Les pays les plus puissants pourront-ils réduire leur consommation d’énergie?
Dans les années à venir, comment la Chine, les Etats-Unis, la Russie, l’Allemagne et l’Inde vont-ils se répartir le pétrole, le gaz et le charbon restant? Ces trois armes de puissance massive régulent le classement mondial du pouvoir de ce que l’on appelle, à juste titre, les grandes puissances.
A l’heure où le réchauffement climatique et l’accès aux matières premières commencent à mordre, personne ne semble vouloir lâcher d’un iota son rang. On assiste même à une fuite en avant afin de figer son score avant que la fin de la partie ne sonne, avec comme point chaud la nouvelle guerre froide entre Pékin et Washington.
Maîtriser l'Energie
Grâce au feu, l’homme prit un avantage concurrentiel calorifique en faisant cuire ses aliments ainsi que la viande, ce qui lui permit de démultiplier la taille de son cerveau. Aucun autre animal n'en aura fait autant. Cette maîtrise de l’énergie engendra sa suprématie.
Aujourd’hui, le potentiel d’une nation se mesure à sa capacité financière, sa démographie et surtout à son niveau de consommation énergétique. Une baisse équivaut de facto à une diminution de puissance et par ricochet une perte de richesses et d’emplois.

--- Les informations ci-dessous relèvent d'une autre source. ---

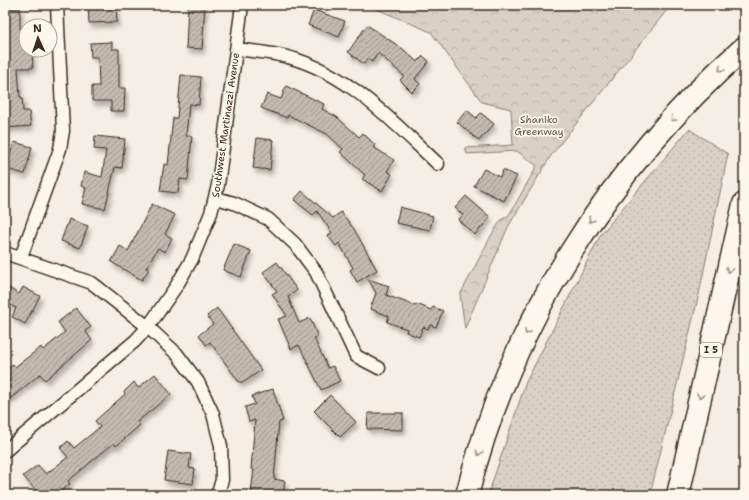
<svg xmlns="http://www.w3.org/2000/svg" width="749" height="500" viewBox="0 0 749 500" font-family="'Shantell Sans',sans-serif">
<defs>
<pattern id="grass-dots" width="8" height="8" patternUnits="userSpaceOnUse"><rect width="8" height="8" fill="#d8d1c6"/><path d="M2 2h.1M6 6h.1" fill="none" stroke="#bab4aa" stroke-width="1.8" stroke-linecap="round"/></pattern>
<pattern id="forest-crowns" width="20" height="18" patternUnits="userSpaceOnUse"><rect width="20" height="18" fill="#d8d1c6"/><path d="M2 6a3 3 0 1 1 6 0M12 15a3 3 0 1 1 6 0" fill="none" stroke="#bab4aa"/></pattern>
<pattern id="building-hatch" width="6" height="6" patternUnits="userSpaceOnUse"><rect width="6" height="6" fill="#c3bbb0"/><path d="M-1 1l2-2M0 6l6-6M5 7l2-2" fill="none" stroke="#a0988f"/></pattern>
<filter id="shadow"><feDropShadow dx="2.5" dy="4.5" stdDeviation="2" flood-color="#0004"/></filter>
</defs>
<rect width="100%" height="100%" fill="#f3efe4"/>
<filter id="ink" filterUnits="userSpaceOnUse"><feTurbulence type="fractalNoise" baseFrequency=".025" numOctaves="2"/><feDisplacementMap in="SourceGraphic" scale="8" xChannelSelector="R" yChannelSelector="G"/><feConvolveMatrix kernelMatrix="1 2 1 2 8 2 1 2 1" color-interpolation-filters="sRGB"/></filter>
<g filter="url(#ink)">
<path fill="url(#grass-dots)" stroke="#8a7e72" d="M689,129L728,154L699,294L650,495H488L526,382L601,234Z"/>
<path fill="url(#forest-crowns)" stroke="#8a7e72" d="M367,5H671L552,154L508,227L465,328L460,295L491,236L501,220L509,215L537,166L517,151L467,154L465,148L513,145L511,109L482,102L431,32Z"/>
<path fill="url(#building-hatch)" stroke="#3b2a1e" filter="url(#shadow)" d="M88,5H116L117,22L89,23Z
M188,5H205L202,49L186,48Z
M20,8V29L26,28V50H32L33,68H18L20,97H22L23,111H29L31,126L5,128V9Z
M314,10L345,21L339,37L308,25Z
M367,25L403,49L417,62L423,56L429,61L415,79L420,84L412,92L400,80L404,76L378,53L372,62L368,59L364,64L348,52Z
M112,42V49H119V88H125L124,111H111V101H92V86H99L98,57H91L90,43Z
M181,75L201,77L199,105L189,104L186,136H192L188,180L180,179L178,193L160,191L164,164L168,165L173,118H177Z
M286,86L324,104L322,109L337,117L359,137L363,133L375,145L373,147L394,160L387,171L392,174L382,191L362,179L365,175L340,152L343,149L327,134L288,115L287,118L261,108L267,94L281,99Z
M467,110L476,118L481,113L494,124L479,141L457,122Z
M95,136L125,139L122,168L115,167L105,209L82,204L86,188L81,186L84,172L102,177L106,150L94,149Z
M257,138L273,140L270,170L253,168Z
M14,142L32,147L25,174L6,169Z
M484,169L500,177L503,170L517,176L504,201L474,186Z
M302,191L333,218L341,212L354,229L377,270L357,282L350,270L353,268L339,243L336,246L328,236L332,233L317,211L313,215L294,200Z
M466,196L490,217L475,235L458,220L463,215L455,208Z
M152,204L175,215L165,234L172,238L165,252L158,248L146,268L149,269L142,280L111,262L120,246L128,251Z
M400,207L433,216L430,230L396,223Z
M69,219L88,226L80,248L61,241Z
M234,244L251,251L241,277L223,270Z
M277,262L297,290L288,297L299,323L310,318L318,337L314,338L328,368L333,366L340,381L321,390L299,345L291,349L278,319L287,316L272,294L277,291L263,272Z
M368,279L389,286L386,295L416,306L417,304L431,310L433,307L443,311L436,327L430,325L428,329L423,327L419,337L406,332L407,329L387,322L389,316L370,309L376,293Z
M5,286L19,294L23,287L40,296L25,324L12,317L16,308L5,302Z
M76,308L91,327L85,331L92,340L45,380L40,374L5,403V371L13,364L15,367L41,347L43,350L65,332L58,322Z
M217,308L261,370L244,382H239L210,342L206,345L199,335L213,324L207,316Z
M155,374L171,394L137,422L140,425L116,446L114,443L68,481L70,484L56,495H40L23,476L38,465L46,474L68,457L60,448L68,441L74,448L100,427L95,421L125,394L124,392L134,382L138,388Z
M273,389L283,421L279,422L274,479L285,481L283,495L251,492L254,470L251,469L255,420L249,422L245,407L255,404L252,396Z
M330,395L356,422L340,437L314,411Z
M368,413H403V430L367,429Z
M168,451L191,454L189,468L195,469L193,484L164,480Z"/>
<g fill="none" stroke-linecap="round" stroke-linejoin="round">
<defs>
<path id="minor" d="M236,49C250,51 265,52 279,55C344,68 391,120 438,164
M216,198L234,203L268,219L295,244L316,272L356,356L379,368
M5,253L92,283L148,327L177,354L198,382L213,414L221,446L222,480L217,495
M21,257L60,149L63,131L57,5
M5,451L135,341L148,327L177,285L192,259L211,213L218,185L242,5"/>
<path id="motorway" d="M467,495C511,322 610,166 744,48
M678,495L744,204"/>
</defs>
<use href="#minor" stroke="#3b2a1e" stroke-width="15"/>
<use href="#motorway" stroke="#3b2a1e" stroke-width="25"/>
<use href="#minor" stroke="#fbf7ec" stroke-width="12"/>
<use href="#motorway" stroke="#fbf7ec" stroke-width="22"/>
</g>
<defs><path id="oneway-chevron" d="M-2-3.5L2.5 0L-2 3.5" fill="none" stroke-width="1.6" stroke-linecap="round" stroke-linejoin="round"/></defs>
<g stroke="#9b9085">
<use href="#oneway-chevron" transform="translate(721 69) rotate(136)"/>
<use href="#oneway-chevron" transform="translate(673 119) rotate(133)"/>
<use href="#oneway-chevron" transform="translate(591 220) rotate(124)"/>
<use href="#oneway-chevron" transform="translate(729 270) rotate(103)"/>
<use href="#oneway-chevron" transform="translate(527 332) rotate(116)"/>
<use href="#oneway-chevron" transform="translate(700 396) rotate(103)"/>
<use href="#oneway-chevron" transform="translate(479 453) rotate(107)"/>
</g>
</g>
<g text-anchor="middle" stroke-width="3.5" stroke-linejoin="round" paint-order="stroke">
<rect fill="#fbf7ec" stroke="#75685c" stroke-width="1" x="700" y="343" width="22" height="14" rx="3"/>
<g font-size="9" font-weight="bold" fill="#3b2a1e">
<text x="711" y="353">I 5</text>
</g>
<g font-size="10" fill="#625448" stroke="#fbf7ec">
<text x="539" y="123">Shaniko<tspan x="539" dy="12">Greenway</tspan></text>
</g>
<g font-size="10" fill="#3b2a1e" stroke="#fbf7ec">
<text transform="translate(225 125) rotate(-82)" y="4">Southwest Martinazzi Avenue</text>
</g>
</g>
<rect width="749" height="500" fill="none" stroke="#fbf7ec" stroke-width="20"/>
<rect x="10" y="10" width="729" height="480" fill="none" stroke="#3b2a1e" stroke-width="1.5" filter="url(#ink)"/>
<g transform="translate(38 38) rotate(357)"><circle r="19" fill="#fbf7ec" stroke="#aea59a"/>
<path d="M0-3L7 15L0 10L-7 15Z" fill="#3b2a1e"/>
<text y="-6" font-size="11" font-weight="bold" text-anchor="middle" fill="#3b2a1e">N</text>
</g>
</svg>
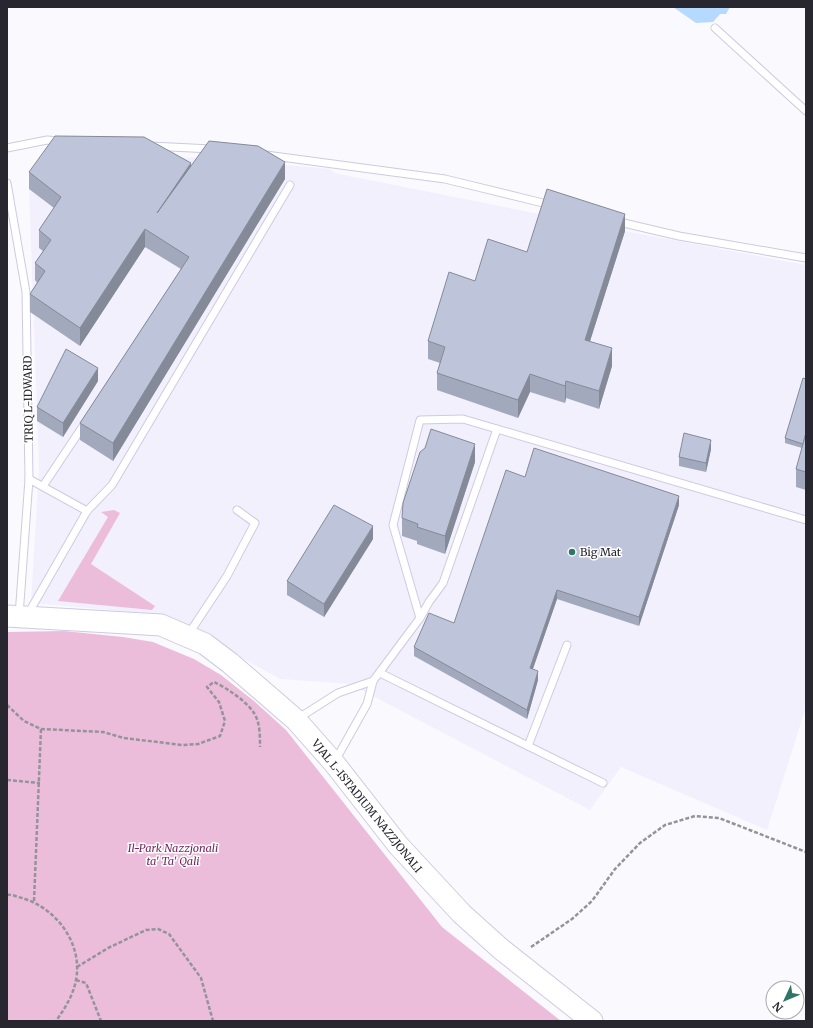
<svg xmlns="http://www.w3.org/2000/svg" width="813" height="1028" viewBox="0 0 813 1028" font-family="Merriweather,serif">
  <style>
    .built { fill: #f3f0fd }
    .green { fill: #ecbdda }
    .water { fill: #b6daff }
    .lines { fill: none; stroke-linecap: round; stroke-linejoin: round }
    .service-casing { stroke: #cecae1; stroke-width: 9 }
    .secondary-casing { stroke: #cecae1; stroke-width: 23 }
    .path { stroke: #94939a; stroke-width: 2.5; stroke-dasharray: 4 2; stroke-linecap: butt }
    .service { stroke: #fff; stroke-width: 7 }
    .secondary { stroke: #fff; stroke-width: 21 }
    .wall { fill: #a3a9bc }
    .shaded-wall { fill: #858a99 }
    .building { fill: #bec5db; stroke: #858a99 }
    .poi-dot { fill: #317568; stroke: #fff; stroke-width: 1.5 }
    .labels { text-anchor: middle; stroke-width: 3; stroke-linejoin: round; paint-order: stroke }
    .street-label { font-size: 11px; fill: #28262f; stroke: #fff }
    .poi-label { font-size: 11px; fill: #28262f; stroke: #fff; text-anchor: start }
    .park-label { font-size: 11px; font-style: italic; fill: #782461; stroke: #fff }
  </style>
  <rect width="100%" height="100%" fill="#faf9fe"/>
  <path class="built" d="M55 154 209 158 330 169 334 173 625 231 806 265V707L767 830 621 767 590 810 350 684 280 679 165 615 31 603 39 467 29 189Z"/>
  <g class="green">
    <path d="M114 510 120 513 91 564 155 606 152 610 58 601 108 517 101 512Z"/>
    <path d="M64 631 123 637 153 642 194 659 221 675 254 701 286 730 442 927 561 1021H7V632Z"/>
  </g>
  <path class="water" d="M673 7H730L726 14H720L713 22 696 23Z"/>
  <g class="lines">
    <g class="service-casing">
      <g id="service">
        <path d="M715 28 806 111"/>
        <path d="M150 146 212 149"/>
        <path d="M7 148 47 140 60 141"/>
        <path d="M266 155 445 179 551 205"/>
        <path d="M7 183 26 292 29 479 19 616"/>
        <path d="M615 221 679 236 806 258"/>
        <path d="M29 479 87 511"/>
        <path d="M43 486 85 423"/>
        <path d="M28 614 87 511 112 485 290 185"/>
        <path d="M420 618 429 602 443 583 497 429"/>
        <path d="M188 635 227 576 255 523 237 510"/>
        <path d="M380 673 603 783"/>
        <path d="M297 719 338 693 373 681"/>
        <path d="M528 746 567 645"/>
        <path d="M335 761 367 704 373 681 420 618 393 525 420 420 463 419 806 520"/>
      </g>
    </g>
    <g class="secondary-casing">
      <path id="secondary" d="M7 616 161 625 205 644 230 663 296 720 334 763 398 845 462 914 501 949 592 1021"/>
    </g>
    <g class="path">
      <path d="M7 705 24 721 41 729 103 732 124 738 182 745 198 744 220 736 225 721 219 702 207 687 214 682C228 689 245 700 254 713 260 722 260 736 260 747"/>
      <path d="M7 780 40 783"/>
      <path d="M7 895C12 894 17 897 22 898 56 908 83 943 76 980 73 996 65 1008 56 1021"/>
      <path d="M34 901 41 729"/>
      <path d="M531 947 572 919 592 901 615 869 640 843 665 825 695 816 719 818 806 852"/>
      <path d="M77 967 108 948 146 930 158 929 169 934 201 978 213 1021"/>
      <path d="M76 980 86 983 101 1021"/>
    </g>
    <use href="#service" class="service"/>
    <use href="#secondary" class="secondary"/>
  </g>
  <g class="wall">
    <path d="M191 166 285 179 113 461 80 440V423L181 269 145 247 80 346 30 312V294L37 283 35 280V263L43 251 39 248V230L54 208 29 189V172Z"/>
    <path d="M625 231 590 341 612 366 599 409 566 398 565 403 530 392 518 418 437 390V373L440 363 428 359V341L475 281 527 252Z"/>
    <path d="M806 379V490L796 487V469L802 448 785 443V438Z"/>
    <path d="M98 381 63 437 37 421V407Z"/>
    <path d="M711 449 706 472 679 466V457Z"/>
    <path d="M475 462 445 554 417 544V541L402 536V518Z"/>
    <path d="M525 477 679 505 639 626 557 599 533 669 538 680 527 719 414 656V647L454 623Z"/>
    <path d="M373 539 324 617 287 595V581Z"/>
  </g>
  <g class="shaded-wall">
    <path d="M285 162V179L113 461V443Z"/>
    <path d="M191 163V181L157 213Z"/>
    <path d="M625 214V231L585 357V340Z"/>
    <path d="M145 229V247L80 346V328Z"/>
    <path d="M612 348V366L599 409V391Z"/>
    <path d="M98 368V381L63 437V423Z"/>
    <path d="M530 374V392L518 418V400Z"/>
    <path d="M566 381V398L565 403V386Z"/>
    <path d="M711 440V449L706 472V463Z"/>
    <path d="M475 444V462L445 554V536Z"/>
    <path d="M679 496V505L639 626V617Z"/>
    <path d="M373 526V539L324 617V604Z"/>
    <path d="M557 590V599L530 677V668Z"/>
    <path d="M538 671V680L527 719V710Z"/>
  </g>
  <g class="building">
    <path d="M55 136 144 137 191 163 157 213 209 141 258 146 285 162 113 443 80 423 189 257 145 229 80 328 30 294 45 271 35 263 51 240 39 230 61 197 29 172Z"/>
    <path d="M547 189 625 214 585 340 612 348 599 391 566 381 565 386 530 374 518 400 437 373 445 347 428 341 449 272 475 281 488 239 527 252Z"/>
    <path d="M66 349 98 368 63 423 37 407Z"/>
    <path d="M803 378 806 379V433L803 444 785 438Z"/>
    <path d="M431 429 475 444 445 536 417 527 418 524 402 518 403 503 420 452 425 448Z"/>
    <path d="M684 433 711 440 706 463 679 457Z"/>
    <path d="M806 433V472L796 469Z"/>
    <path d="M534 448 679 496 639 617 557 590 530 668 538 671 527 710 414 647 429 613 454 623 506 470 525 477Z"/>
    <path d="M334 505 373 526 324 604 287 581Z"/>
  </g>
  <circle class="poi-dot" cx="572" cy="552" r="4"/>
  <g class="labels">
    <g class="street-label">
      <text transform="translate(28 399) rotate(-91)" y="4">TRIQ L-IDWARD</text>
      <text transform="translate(367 806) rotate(51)" y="4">VJAL L-ISTADIUM NAZZJONALI</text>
    </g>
    <g class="poi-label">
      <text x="580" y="556">Big Mat</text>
    </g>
    <g class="park-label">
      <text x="173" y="852">Il-Park Nazzjonali<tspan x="173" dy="13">ta' Ta' Qali</tspan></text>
    </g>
  </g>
  <rect width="813" height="1028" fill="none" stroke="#28262f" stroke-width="16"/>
  <g transform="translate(785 1000) rotate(226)"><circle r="19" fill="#ffffff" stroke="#a9a8ac"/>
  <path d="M0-3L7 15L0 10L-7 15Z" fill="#317568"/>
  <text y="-6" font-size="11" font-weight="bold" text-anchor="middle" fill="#28262f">N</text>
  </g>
</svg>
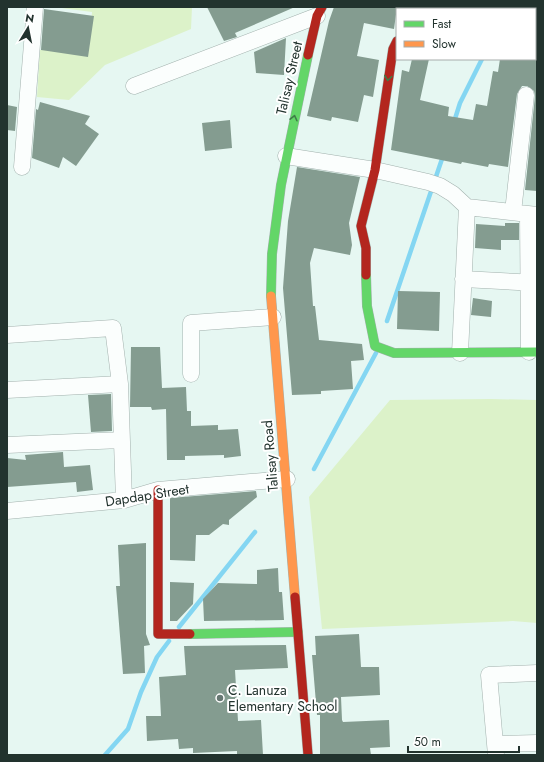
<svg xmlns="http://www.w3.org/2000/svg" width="544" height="762" font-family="Jost,sans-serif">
<rect width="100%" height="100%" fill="#e6f7f2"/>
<!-- green -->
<path fill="#dcf2c9" d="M 54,7 L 192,7 L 191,29 L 105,65 L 69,100 L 37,97 L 40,50 L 89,49 L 92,12 Z
M 491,399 L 537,400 L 537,623 L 513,621 L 322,629 L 309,497 L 390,400 Z"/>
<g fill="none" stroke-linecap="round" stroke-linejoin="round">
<!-- stream -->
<path stroke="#84d6f2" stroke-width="4.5" d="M 509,9 L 510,7
M 454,122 L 460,103 L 482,59
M 387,321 L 443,156
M 314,469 L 376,353
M 179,627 L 255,532
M 105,755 L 128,729 L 141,692 L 157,657 L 169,641"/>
</g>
<!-- building -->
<path fill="#849c90" d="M 207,7 L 295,7 L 235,33 L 237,37 L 224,41 Z
M 334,7 L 397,7 L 394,29 L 364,23 L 357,56 L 379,60 L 373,97 L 364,95 L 358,122 L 332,117 L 331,121 L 307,116 L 329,21 Z
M 44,9 L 94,16 L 88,57 L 41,50 Z
M 286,38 L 284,75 L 256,73 L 254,52 Z
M 412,59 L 429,59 L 420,100 L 449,107 L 448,116 L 473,120 L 476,104 L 487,106 L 493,71 L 498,72 L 500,59 L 537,59 L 537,191 L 525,190 L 535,96 L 534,91 L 527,86 L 522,86 L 517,94 L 508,167 L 489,164 L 488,167 L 462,162 L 461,164 L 391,150 L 402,70 L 409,72 Z
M 40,102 L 90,116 L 85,124 L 99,134 L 76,166 L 63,157 L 59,168 L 32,158 L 36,109 L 38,110 Z
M 7,105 L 17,107 L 15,131 L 7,130 Z
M 230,120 L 232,148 L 205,151 L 202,123 Z
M 297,167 L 360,177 L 349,223 L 352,245 L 350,255 L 314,248 L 310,263 L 313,306 L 315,306 L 319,340 L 362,344 L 364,360 L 351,361 L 353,389 L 321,391 L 321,394 L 292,395 L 283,288 L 288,221 Z
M 505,223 L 519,223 L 519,240 L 501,240 L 501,250 L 475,248 L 476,224 L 505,226 Z
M 398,291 L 440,292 L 439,331 L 397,329 Z
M 473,298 L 492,301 L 491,317 L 471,315 Z
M 131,347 L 160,347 L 162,388 L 186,387 L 187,411 L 191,411 L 191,426 L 218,425 L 218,430 L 238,429 L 241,456 L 224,458 L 224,455 L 185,456 L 185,460 L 167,460 L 166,409 L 152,410 L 151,407 L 130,407 Z
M 111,394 L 112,431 L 91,432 L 88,395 Z
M 63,452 L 64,467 L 90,465 L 93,490 L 77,492 L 76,482 L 7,487 L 7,458 L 26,460 L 25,455 Z
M 256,491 L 257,497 L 229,520 L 229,525 L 223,524 L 209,535 L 196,535 L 195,561 L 170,560 L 170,498 Z
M 146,543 L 146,634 L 150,645 L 144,646 L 145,673 L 123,674 L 116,586 L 120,586 L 118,545 Z
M 278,568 L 279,592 L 282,592 L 284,620 L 204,621 L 203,599 L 218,583 L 257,584 L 257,570 Z
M 170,582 L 194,583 L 193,604 L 177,621 L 170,621 Z
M 359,634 L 361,667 L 379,667 L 380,695 L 341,697 L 342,720 L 343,722 L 389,720 L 390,747 L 370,748 L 371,755 L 320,755 L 320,715 L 317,715 L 312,655 L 316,655 L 315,636 Z
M 286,645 L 288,668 L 235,670 L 238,721 L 261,720 L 263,755 L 237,755 L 237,751 L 193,753 L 193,748 L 179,749 L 178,739 L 147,741 L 146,716 L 161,716 L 159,677 L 186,675 L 184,646 Z"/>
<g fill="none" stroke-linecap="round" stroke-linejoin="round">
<!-- street casing -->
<g stroke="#a2b1ad" stroke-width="17">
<path id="street" d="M 412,9 L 413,7
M 134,86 L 317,16
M 286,156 L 375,170 L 428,182 L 440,186 L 453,194 L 467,207 L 537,215
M 22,167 L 35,7
M 513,212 L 526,95
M 528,214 L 529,352
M 463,279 L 537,283
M 7,335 L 113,328 L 120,384 L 124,500
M 460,353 L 467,207
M 191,374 L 191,323 L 273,317
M 7,390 L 120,384
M 7,445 L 121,440
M 7,511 L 124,500 L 158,490 L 287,479
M 495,744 L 537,743
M 496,755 L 489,675 L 537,673"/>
</g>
<!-- fast casing -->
<g stroke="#a2b1ad" stroke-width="10">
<path id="fast" d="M 366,275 L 367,306 L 375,346 L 394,353 L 537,352
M 271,296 L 272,254 L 281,185 L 308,55
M 190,634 L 298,632"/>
</g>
<!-- slow casing -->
<g stroke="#a2b1ad" stroke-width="10">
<path id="slow" d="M 271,296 L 295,597"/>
</g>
<!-- jam casing -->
<g stroke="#a2b1ad" stroke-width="10">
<path id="jam" d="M 308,55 L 317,16 L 322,7
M 366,275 L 366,248 L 361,226 L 375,170 L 393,49 L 397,41
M 158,490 L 158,634 L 190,634
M 295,597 L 308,755"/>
</g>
<!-- street -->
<use href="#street" stroke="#fbfefd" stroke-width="16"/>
<!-- fast -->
<use href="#fast" stroke="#63d668" stroke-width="9"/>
<!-- slow -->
<use href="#slow" stroke="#ff974d" stroke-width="9"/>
<!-- jam -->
<use href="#jam" stroke="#b3261e" stroke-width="9"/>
</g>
<!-- one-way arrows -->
<defs><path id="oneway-chevron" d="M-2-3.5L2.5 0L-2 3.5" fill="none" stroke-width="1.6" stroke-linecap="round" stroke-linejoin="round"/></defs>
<g stroke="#3f7c48">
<use href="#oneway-chevron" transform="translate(388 78) rotate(98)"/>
<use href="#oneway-chevron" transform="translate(294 118) rotate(-77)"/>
</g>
<!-- markers -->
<circle fill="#677873" stroke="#fff" stroke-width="1.5" cx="220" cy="698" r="4"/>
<g text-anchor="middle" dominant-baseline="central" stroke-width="4" stroke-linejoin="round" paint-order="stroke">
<!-- street labels -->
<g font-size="14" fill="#22332e" stroke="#fff">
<text transform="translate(289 78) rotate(-77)">Talisay Street</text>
<text transform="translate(270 456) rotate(-95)">Talisay Road</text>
<text transform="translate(147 495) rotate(-9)">Dapdap Street</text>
</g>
<!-- poi labels -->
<g font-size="14" fill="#22332e" stroke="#fff" text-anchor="start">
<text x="228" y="690">C. Lanuza<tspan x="228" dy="16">Elementary School</tspan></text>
</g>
</g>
<!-- border -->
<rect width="544" height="762" fill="none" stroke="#22332e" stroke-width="16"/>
<!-- legend -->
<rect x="396" y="8" width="140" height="52" fill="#ffffff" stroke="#a7adab"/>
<rect x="404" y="21" width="20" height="6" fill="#63d668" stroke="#a7adab"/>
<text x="432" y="28" font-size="12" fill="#22332e">Fast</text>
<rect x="404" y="41" width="20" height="6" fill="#ff974d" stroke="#a7adab"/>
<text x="432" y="48" font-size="12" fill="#22332e">Slow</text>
<!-- north arrow -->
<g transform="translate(28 28) rotate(10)" stroke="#ffffff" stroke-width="3" paint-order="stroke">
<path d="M0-3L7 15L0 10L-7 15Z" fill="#22332e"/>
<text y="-6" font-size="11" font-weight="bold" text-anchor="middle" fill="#22332e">N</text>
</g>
<!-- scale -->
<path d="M408 746v6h111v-6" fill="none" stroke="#22332e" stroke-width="2"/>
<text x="414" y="746" font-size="12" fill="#22332e" stroke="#ffffff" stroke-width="3" paint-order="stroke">50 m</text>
</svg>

Avec de pareilles règles du jeu, il n’est pas étonnant qu’aucune grande puissance ne tente l’expérience.
L’avion de chasse le plus gourmand
Signe de puissance, les armées américaines et chinoises sont les plus gourmandes du monde. Du côté des armes emblématiques, l’attrait du chasseur F-35 provient de sa capacité à engloutir plus de 6000 litres de pétrole à l’heure.
Du côté des cinq membres permanents de l’ONU, tous possèdent l’arme nucléaire, symbole ultime de l’accès à l’élite et la respectabilité. C’est à cette destinée que travaillent la Corée du Nord, l’Arabie saoudite et l’Iran.
Le revirement de l’Australie en faveur de sous-marins atomiques américains s’inscrit dans cette symbolique. En Suisse, la sélection de l’avion de chasse le plus gourmand du marché a pour but de caresser un sentiment de sécurité et de fierté.
A une échelle plus réduite, la lutte des multimilliardaires, qui utilisent l’espace pour étaler leur puissance, est révélatrice. Au-delà des comptes en banque, ils mesurent leur démesure à la capacité de brûler le maximum de carburant en moins de dix minutes.
Le seul intérêt de la démarche est d’estimer le nombre de likes que Nabilla obtiendra pour un selfie en apesanteur.
La Chine et les Etats-Unis sont partis dans une surenchère afin de pousser l’adversaire à la faute. Le perdant sera celui qui n’arrivera pas à trouver assez de pétrole et de gaz, ou une autre source d’énergie suffisante, afin d’alimenter sa croissance et son armée. A ce stade, les énergies renouvelables n’ont pas le potentiel de peser lourd dans le débat, sauf pour les petites nations qui n’auront d’autre option que de se répartir les miettes.
Qui ouvrira le parachute en premier?
A regarder de plus près, les comportements géostratégiques face à la pandémie de covid confirment que chaque pays tend à s’accaparer égoïstement des ressources nécessaires à son succès.
La probabilité pour que les grandes puissances s’accordent afin de diminuer unilatéralement leur consommation d’énergie peine à passer du rêve à la pratique. Au lieu de collaborer, chacun œuvre en secret afin de trouver, avant l’autre, le graal qui permettra de gagner un rang. Les travaux dispersés sur l’hydrogène peignent le mieux cette caricature.
La question est de savoir quelle grande puissance ouvrira le parachute en premier. Historiquement, les pandémies, les guerres, les crises ou les révolutions sont moteurs de changement. La première option vient d’être testée sans succès. Une crise climatique ou financière a les faveurs des viennent-ensuite.
En attendant, la Chine vient d’augmenter sa consommation d’énergie de 13%. Joe Biden demande d’accélérer les extractions pétrolières. La construction du gazoduc Nord Stream 2 entre la Russie et l’Allemagne s’est achevée. Mais au fait, combien de parachutes reste-t-il?